Tras el aumento del costo del gas, se prevé que los hogares del Reino Unido tengan un notable aumento en las facturas de electricidad.
La información, indica la agencia Sputnik, surge de un estudio de la consultora Cornwall Insight, que tiene como escenario dicho aumento en el país tras “la decisión del Gobierno de imponer restricciones contra los recursos energéticos procedentes de Rusia”.
Como consecuencia de ello, se prevé que “a partir del 1 de octubre, la tarifa típica subirá un 9%, hasta 1.714 libras (unos $2.200 dólares)”, así como “un nuevo aumento a principios de 2025”.
El nuevo precio máximo de la energía, añade la agencia de prensa, será anunciado el 23 de agosto.
+===+
EXPLORAR EL MATERIAL —
a) Enumera todas las referencias a fechas o periodos del calendario que contiene el texto sobre las facturas de electricidad en el Reino Unido.
b) Reanuda el texto sobre las facturas de electricidad en el Reino Unido a partir de su última oración.

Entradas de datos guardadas
+===+
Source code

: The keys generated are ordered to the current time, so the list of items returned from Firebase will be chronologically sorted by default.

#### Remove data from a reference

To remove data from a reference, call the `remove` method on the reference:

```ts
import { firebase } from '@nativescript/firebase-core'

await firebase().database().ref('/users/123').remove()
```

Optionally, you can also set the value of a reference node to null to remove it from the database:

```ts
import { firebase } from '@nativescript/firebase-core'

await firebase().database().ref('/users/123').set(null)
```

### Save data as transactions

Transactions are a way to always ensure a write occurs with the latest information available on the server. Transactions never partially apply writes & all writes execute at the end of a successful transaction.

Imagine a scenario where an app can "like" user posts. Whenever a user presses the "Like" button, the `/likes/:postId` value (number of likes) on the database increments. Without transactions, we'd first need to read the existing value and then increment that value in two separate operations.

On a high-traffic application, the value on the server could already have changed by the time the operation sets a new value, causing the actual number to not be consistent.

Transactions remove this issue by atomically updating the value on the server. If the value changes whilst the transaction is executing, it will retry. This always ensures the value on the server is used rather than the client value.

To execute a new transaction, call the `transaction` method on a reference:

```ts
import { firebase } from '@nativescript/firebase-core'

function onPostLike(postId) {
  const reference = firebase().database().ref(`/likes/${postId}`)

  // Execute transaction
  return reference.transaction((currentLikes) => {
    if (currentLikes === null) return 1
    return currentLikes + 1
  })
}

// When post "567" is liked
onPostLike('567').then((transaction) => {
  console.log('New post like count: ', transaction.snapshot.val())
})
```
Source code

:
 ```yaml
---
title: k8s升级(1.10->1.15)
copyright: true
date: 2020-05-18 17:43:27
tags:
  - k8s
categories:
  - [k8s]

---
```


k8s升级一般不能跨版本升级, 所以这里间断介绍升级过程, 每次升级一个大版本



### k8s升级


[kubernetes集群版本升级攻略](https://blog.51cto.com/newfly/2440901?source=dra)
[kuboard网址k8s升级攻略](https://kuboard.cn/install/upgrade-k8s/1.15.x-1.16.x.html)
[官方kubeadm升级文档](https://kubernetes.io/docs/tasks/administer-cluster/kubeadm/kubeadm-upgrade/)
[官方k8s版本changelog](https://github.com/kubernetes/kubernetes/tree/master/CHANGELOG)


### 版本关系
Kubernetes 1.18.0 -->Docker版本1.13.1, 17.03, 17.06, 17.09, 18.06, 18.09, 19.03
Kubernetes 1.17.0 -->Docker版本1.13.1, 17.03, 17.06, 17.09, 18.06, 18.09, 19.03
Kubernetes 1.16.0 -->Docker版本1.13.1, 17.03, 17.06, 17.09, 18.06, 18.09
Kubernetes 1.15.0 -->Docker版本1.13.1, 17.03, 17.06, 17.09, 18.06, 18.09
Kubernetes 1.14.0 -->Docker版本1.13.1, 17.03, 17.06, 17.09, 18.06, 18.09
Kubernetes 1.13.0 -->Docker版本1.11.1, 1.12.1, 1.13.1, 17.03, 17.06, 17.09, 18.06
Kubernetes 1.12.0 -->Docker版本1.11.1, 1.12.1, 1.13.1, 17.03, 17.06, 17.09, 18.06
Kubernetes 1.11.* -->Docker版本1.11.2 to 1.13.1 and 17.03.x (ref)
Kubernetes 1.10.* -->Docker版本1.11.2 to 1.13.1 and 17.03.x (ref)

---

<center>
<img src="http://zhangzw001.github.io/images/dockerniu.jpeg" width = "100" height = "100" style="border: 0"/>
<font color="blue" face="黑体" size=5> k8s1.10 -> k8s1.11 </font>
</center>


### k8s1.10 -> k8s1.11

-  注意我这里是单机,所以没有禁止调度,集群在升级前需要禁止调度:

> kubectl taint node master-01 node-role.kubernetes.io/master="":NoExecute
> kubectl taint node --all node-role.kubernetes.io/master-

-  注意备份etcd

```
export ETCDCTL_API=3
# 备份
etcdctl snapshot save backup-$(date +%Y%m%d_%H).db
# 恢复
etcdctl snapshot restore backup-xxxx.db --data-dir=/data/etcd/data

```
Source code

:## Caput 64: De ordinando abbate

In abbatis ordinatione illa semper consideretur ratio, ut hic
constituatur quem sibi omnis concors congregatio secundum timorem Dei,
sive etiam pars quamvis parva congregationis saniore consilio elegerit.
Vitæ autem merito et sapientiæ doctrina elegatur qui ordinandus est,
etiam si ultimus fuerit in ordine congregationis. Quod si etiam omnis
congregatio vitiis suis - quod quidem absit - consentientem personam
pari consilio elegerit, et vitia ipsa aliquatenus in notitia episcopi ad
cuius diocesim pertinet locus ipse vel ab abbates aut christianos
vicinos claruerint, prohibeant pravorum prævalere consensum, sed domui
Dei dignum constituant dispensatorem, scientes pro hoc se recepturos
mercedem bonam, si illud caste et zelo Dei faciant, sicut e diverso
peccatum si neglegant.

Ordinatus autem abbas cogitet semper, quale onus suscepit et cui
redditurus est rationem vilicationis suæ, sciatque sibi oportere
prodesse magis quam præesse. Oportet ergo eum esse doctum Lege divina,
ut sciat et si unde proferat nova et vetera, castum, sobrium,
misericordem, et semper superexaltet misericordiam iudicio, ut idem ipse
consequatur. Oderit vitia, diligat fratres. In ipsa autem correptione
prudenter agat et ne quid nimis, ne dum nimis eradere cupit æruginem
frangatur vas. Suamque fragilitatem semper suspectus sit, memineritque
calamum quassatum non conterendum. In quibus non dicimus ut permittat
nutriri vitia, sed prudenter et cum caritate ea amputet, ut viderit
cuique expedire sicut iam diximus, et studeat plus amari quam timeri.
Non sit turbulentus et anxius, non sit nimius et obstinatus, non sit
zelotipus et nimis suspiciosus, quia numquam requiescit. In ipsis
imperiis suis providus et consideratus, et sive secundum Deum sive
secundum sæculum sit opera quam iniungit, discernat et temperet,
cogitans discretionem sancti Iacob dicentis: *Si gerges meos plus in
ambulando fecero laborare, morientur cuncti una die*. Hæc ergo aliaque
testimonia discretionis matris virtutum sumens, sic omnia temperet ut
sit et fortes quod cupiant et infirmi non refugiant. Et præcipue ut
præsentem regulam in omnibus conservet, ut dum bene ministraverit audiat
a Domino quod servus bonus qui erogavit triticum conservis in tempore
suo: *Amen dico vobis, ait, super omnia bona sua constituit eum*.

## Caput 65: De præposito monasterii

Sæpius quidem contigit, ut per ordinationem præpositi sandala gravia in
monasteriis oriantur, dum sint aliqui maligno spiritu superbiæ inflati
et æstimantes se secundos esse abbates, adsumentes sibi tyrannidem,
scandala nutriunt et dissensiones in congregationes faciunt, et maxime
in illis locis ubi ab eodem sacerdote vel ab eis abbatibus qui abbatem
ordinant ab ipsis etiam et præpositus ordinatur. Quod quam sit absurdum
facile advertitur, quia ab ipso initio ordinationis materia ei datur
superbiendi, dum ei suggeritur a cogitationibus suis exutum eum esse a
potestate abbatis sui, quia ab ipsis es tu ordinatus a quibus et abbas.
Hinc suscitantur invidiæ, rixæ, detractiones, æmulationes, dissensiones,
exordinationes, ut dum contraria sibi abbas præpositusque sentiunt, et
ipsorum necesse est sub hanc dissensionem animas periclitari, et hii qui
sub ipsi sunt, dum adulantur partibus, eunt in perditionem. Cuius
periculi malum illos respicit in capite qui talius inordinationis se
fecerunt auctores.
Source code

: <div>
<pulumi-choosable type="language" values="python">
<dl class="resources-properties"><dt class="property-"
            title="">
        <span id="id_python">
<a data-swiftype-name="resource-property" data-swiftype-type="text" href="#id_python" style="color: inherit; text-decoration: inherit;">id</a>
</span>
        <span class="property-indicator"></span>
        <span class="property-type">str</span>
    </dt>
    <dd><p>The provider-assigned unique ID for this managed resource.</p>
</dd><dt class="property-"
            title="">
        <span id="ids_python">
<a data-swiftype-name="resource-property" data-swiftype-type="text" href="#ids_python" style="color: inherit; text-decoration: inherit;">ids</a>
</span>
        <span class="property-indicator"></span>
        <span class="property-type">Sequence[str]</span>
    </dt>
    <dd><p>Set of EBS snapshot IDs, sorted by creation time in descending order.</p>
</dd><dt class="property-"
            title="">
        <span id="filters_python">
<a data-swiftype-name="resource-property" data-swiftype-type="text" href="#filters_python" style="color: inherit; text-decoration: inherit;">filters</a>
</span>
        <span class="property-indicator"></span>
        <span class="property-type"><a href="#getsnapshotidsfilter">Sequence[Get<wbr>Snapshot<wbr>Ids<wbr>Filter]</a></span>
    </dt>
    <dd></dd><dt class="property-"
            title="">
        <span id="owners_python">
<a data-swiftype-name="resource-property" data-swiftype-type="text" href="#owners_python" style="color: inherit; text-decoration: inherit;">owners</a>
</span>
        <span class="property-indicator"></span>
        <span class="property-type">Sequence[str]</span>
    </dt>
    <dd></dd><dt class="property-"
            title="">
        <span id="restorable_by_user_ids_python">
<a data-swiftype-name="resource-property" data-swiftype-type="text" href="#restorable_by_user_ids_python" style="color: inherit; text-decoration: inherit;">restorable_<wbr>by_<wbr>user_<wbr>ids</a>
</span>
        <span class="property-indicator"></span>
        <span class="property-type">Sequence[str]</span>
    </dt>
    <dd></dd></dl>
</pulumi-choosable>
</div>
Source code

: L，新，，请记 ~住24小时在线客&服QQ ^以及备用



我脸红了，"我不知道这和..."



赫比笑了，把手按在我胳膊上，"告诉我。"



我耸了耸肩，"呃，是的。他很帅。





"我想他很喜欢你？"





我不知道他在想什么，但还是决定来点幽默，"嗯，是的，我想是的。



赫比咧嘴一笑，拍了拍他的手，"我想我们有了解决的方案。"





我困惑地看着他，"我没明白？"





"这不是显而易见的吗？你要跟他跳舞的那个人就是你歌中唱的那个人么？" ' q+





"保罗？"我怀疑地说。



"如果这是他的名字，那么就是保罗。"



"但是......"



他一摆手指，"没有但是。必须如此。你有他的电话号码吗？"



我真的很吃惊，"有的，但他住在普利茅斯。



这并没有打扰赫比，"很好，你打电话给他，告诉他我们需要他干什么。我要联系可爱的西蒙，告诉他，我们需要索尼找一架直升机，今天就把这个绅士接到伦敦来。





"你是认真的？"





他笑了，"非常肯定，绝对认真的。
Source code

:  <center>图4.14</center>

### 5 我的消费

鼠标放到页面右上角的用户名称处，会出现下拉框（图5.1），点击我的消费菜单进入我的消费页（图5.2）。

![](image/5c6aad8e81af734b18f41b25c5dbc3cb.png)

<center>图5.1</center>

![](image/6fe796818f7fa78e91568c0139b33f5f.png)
+===+
RESPUESTAS POR PUNTO —
a)
- 1 de octubre
- principios de 2025
- 23 de agosto

b)
Los consumidores británicos, afirmó la agencia Blomberg, verán un escenario donde “cientos de miles de pensionados dejarán de percibir un subsidio (…) ya que, según las nuevas normas, solo podrán solicitarlo quienes perciban prestaciones condicionadas a los recursos”.
Al referirse a la situación el consultor principal de Cornwall, Craig Lowrey, subrayó que «el impacto persistente de la crisis energética nos ha dejado un mercado que sigue siendo muy volátil” que “reacciona con rapidez a cualquier mala noticia en el frente de la oferta».